Ballmeyer avait eu une enfance heureuse. Il n’est point arrivé à l’escroquerie, comme tant d’autres, après avoir parcouru les dures étapes de la misère. Fils d’un riche commissionnaire de la rue Molay, il aurait pu rêver d’autres destinées; mais sa vocation, c’était la mainmise sur l’argent d’autrui. Tout jeune, il se destina à l’escroquerie comme d’autres se destinent à l’École des Mines. Son début fut un coup de génie. L’histoire est incroyable – Ballmeyer subtilisant une lettre chargée adressée à la maison de son père, puis prenant le train pour Lyon, avec l’argent volé, et écrivant à l’auteur de ses jours:

«Monsieur, je suis un ancien militaire retraité et médaillé.
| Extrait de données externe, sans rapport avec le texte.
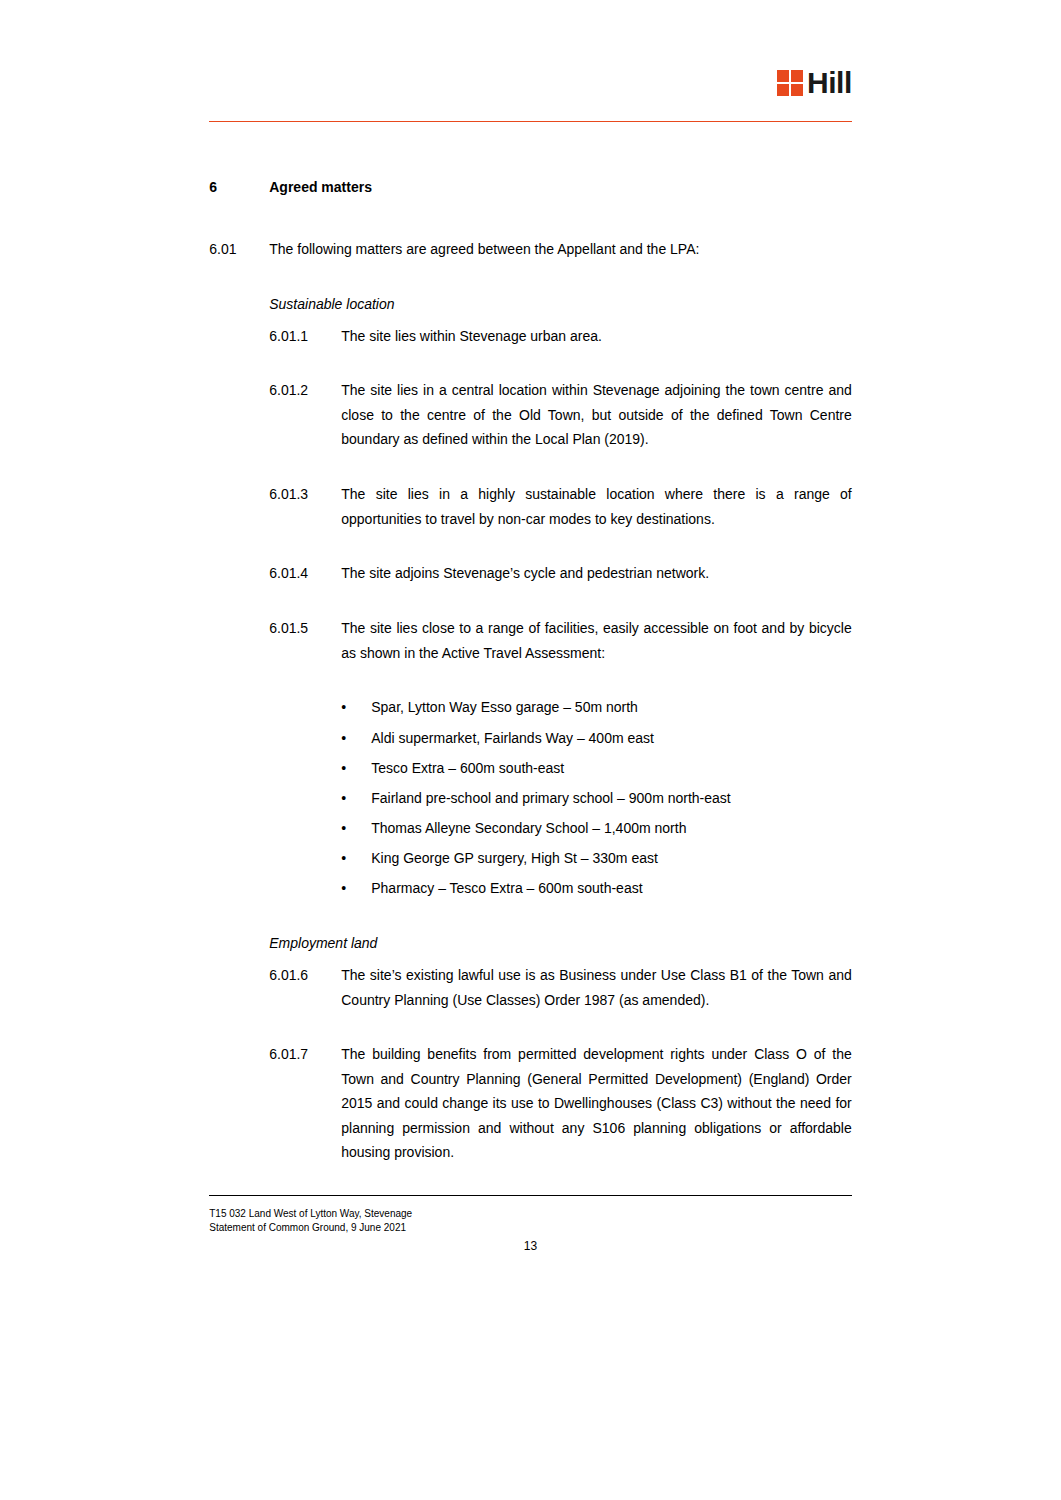Hill
6 Agreed matters
6.01 The following matters are agreed between the Appellant and the LPA:
Sustainable location
6.01.1 The site lies within Stevenage urban area.
6.01.2 The site lies in a central location within Stevenage adjoining the town centre and close to the centre of the Old Town, but outside of the defined Town Centre boundary as defined within the Local Plan (2019).
6.01.3 The site lies in a highly sustainable location where there is a range of opportunities to travel by non-car modes to key destinations.
6.01.4 The site adjoins Stevenage’s cycle and pedestrian network.
6.01.5 The site lies close to a range of facilities, easily accessible on foot and by bicycle as shown in the Active Travel Assessment:
Spar, Lytton Way Esso garage – 50m north
Aldi supermarket, Fairlands Way – 400m east
Tesco Extra – 600m south-east
Fairland pre-school and primary school – 900m north-east
Thomas Alleyne Secondary School – 1,400m north
King George GP surgery, High St – 330m east
Pharmacy – Tesco Extra – 600m south-east
Employment land
6.01.6 The site’s existing lawful use is as Business under Use Class B1 of the Town and Country Planning (Use Classes) Order 1987 (as amended).
6.01.7 The building benefits from permitted development rights under Class O of the Town and Country Planning (General Permitted Development) (England) Order 2015 and could change its use to Dwellinghouses (Class C3) without the need for planning permission and without any S106 planning obligations or affordable housing provision.
T15 032 Land West of Lytton Way, Stevenage
Statement of Common Ground, 9 June 2021
13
Mon fils, commis des postes, a, pour payer une dette de jeu, soustrait, dans le bureau ambulant, une lettre à votre adresse. J’ai réuni la famille; d’ici à quelques jours nous pourrons parfaire la somme nécessaire au remboursement. Vous êtes père: ayez pitié d’un père! Ne brisez pas tout un passé d’honneur!»

M. Ballmeyer père accorda noblement des délais. Il attend encore le premier acompte ou plutôt il ne l’attend plus, le procès lui ayant appris, après dix années, quel était le vrai coupable.
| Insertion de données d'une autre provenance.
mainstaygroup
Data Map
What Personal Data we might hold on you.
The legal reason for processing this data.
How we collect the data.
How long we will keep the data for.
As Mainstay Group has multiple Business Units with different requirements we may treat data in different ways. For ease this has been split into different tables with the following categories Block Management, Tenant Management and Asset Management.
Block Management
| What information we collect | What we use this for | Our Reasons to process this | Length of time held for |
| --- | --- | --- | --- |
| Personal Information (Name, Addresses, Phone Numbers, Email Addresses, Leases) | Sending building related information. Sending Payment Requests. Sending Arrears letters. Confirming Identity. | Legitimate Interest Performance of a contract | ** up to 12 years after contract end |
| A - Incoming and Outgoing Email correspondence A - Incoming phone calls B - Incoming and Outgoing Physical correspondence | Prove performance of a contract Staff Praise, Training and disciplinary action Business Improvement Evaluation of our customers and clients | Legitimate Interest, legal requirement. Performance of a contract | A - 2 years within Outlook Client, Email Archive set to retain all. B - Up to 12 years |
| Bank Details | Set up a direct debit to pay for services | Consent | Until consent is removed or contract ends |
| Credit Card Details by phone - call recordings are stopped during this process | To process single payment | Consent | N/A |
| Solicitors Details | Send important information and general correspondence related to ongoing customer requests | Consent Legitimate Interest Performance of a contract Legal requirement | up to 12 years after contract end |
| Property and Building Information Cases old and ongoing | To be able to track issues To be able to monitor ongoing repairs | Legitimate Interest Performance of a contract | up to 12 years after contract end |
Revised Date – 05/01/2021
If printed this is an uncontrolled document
Ballmeyer, rapporte M. Albert Bataille, semble avoir reçu de la nature tous les attributs qui constituent l’escroc de race: une prodigieuse variété d’esprit, le don de persuader les naïfs, le souci de la mise en scène et du détail, le génie du travestissement, la précaution infinie, à ce point qu’il faisait marquer son linge à des initiales appropriées toutes les fois qu’il jugeait utile de changer de nom. Mais, ce qui le caractérise surtout, c’est, en dehors d’aptitudes étonnantes pour l’évasion, une coquetterie de fraude, d’ironie, de défi à la justice; c’est le plaisir malin de dénoncer lui-même au parquet de prétendus coupables, sachant combien le magistrat s’attarde par tempérament aux fausses pistes.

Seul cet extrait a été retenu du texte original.